━━ Material for this exercise
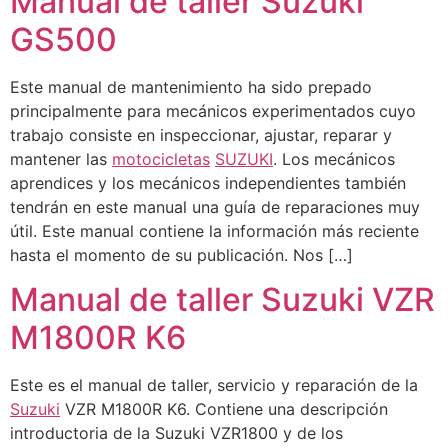
Manual de taller Suzuki
GS500
Este manual de mantenimiento ha sido prepado
principalmente para mecánicos experimentados cuyo
trabajo consiste en inspeccionar, ajustar, reparar y
mantener las
motocicletas
SUZUKI
. Los mecánicos
aprendices y los mecánicos independientes también
tendrán en este manual una guía de reparaciones muy
útil. Este manual contiene la información más reciente
hasta el momento de su publicación. Nos […]
Manual de taller Suzuki VZR
M1800R K6
Este es el manual de taller, servicio y reparación de la
Suzuki
VZR M1800R K6. Contiene una descripción
introductoria de la Suzuki VZR1800 y de los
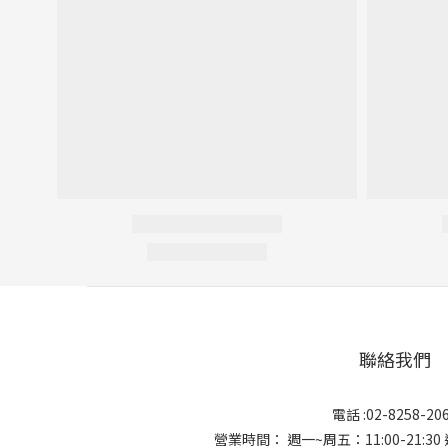
聯絡我們
電話 :02-8258-20
營業時間： 週一~周五：11:00-21:30 週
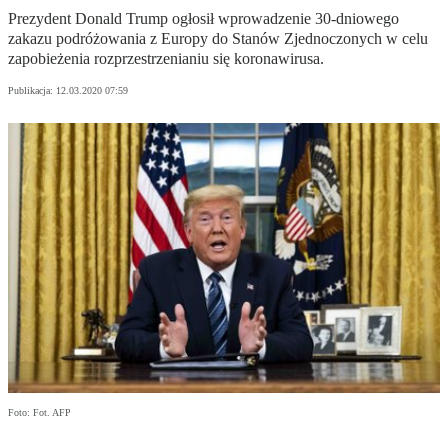
Prezydent Donald Trump ogłosił wprowadzenie 30-dniowego
zakazu podróżowania z Europy do Stanów Zjednoczonych w celu
zapobieżenia rozprzestrzenianiu się koronawirusa.
Publikacja:
12.03.2020 07:59
Foto: Fot. AFP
━━━━
▶ [Work instructions]:
Recast the listing above as a JSON list of strings, one string per line, skipping any blank lines. Leave out the picture markers.

▶ [Answer space]:
[
  "Manual de taller Suzuki",
  "GS500",
  "Este manual de mantenimiento ha sido prepado",
  "principalmente para mecánicos experimentados cuyo",
  "trabajo consiste en inspeccionar, ajustar, reparar y",
  "mantener las",
  "motocicletas",
  "SUZUKI",
  ". Los mecánicos",
  "aprendices y los mecánicos independientes también",
  "tendrán en este manual una guía de reparaciones muy",
  "útil. Este manual contiene la información más reciente",
  "hasta el momento de su publicación. Nos […]",
  "Manual de taller Suzuki VZR",
  "M1800R K6",
  "Este es el manual de taller, servicio y reparación de la",
  "Suzuki",
  "VZR M1800R K6. Contiene una descripción",
  "introductoria de la Suzuki VZR1800 y de los",
  "聯絡我們",
  "電話 :02-8258-20",
  "營業時間： 週一~周五：11:00-21:30 週",
  "Prezydent Donald Trump ogłosił wprowadzenie 30-dniowego",
  "zakazu podróżowania z Europy do Stanów Zjednoczonych w celu",
  "zapobieżenia rozprzestrzenianiu się koronawirusa.",
  "Publikacja:",
  "12.03.2020 07:59",
  "Foto: Fot. AFP"
]